What’s it like to use an AI medical scribe?

The scribes feature hardware (typically a smartphone or tablet) and software built on automatic speech recognition, natural language processing, and machine learning. Download an app to your device, and you’re ready to go. Use it to record in-person or telehealth visits.

In the first week, a company may help train you to use the hardware and software. You’ll likely start by using it for a few patient visits per day, ramping up gradually. Dr. Partida said she was comfortable using the system for all her patients in 6 weeks.

Each day, Dr. Partida logs in to a dedicated smartphone or tablet, opens the app, and reviews her schedule, including details she needs to prepare for each patient.

At the start of each patient visit, Dr. Partida taps the app icon to begin recording and lays the device nearby. She can pause as needed. At the end of the visit, she taps the icon again to stop recording.

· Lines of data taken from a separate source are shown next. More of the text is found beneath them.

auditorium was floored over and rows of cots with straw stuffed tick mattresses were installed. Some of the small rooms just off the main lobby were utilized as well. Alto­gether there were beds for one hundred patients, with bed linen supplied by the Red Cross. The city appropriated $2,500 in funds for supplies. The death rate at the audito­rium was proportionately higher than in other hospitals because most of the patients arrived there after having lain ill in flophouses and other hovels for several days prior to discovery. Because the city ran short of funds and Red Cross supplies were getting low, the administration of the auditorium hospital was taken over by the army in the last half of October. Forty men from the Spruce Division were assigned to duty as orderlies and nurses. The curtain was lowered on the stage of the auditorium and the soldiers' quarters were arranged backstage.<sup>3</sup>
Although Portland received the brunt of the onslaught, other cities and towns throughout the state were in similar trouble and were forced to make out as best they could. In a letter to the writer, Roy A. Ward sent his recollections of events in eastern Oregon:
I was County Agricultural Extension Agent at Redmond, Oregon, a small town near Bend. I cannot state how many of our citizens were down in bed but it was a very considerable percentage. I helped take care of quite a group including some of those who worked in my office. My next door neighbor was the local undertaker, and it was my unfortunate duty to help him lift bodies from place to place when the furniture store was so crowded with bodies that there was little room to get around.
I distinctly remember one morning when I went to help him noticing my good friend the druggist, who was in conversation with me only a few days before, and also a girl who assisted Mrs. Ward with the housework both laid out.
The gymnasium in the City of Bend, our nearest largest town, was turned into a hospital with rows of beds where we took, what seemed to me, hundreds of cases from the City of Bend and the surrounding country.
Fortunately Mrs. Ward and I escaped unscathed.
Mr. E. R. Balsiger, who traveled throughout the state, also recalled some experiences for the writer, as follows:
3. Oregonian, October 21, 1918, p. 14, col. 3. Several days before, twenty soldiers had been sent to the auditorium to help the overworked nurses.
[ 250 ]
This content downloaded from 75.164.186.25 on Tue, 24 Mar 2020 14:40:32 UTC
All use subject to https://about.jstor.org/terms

The AI listens, creates the note, and updates relevant data in the EHR. The note includes patient problems, assessment, treatment plan, patient history, orders, and tasks for staff, along with medications, referrals, and preauthorizations. A human scribe, who is also a physician, reviews the information for accuracy and edits it as needed. By the next morning, the data are ready for Dr. Partida to review.

Fully automated versions can generate notes much faster. Jack Shilling, MD, MBA, an orthopedic surgeon at Cooper University Health Care, in Voorhees, N.J., uses DAX. A new feature called DAX Express – which uses OpenAI’s GPT-4 but no humans – provides him with a draft of his clinical notes in just seconds.

How accurate are AI notes?

The accuracy of those notes remains an open question, Dr. Garcia said – mostly because accuracy can be hard to define.

“If you asked five docs to write a note based on the same patient encounter, you’d get five different notes,” Dr. Garcia said. “That makes it hard to assess these technologies in a scientifically rigorous way.”

Still, the onus is on the physician to review the notes and edit them as needed, Dr. Garcia said. How light or heavy those edits are can depend on your unique preferences.

Dr. Shilling said he may need to lightly edit transcripts of his conversations with patients. “When someone tells me how long their knee hurts, slight variability in their transcribed words is tolerable,” he said. But for some things – such as physical exam notes and x-ray readings – he dictates directly into the device, speaking at a closer range and being less conversational, more exact in his speech.

Should you let patients know they’re being recorded?

The federal Health Insurance Portability and Accountability Act (HIPAA) does not require providers to inform patients that their face-to-face conversations are being recorded, said Daniel Lebovic, JD, corporate legal counsel at Compliancy Group, in Greenlawn, N.Y., a company that helps providers adhere to HIPAA rules.

But make sure you know the laws in your state and the policies at your health care practice. State laws may require providers to inform patients and to get patients’ consent in advance of being recorded.

All the doctors who spoke to this news organization said their patients are informed that they’ll be recorded and that they can opt out if they wish.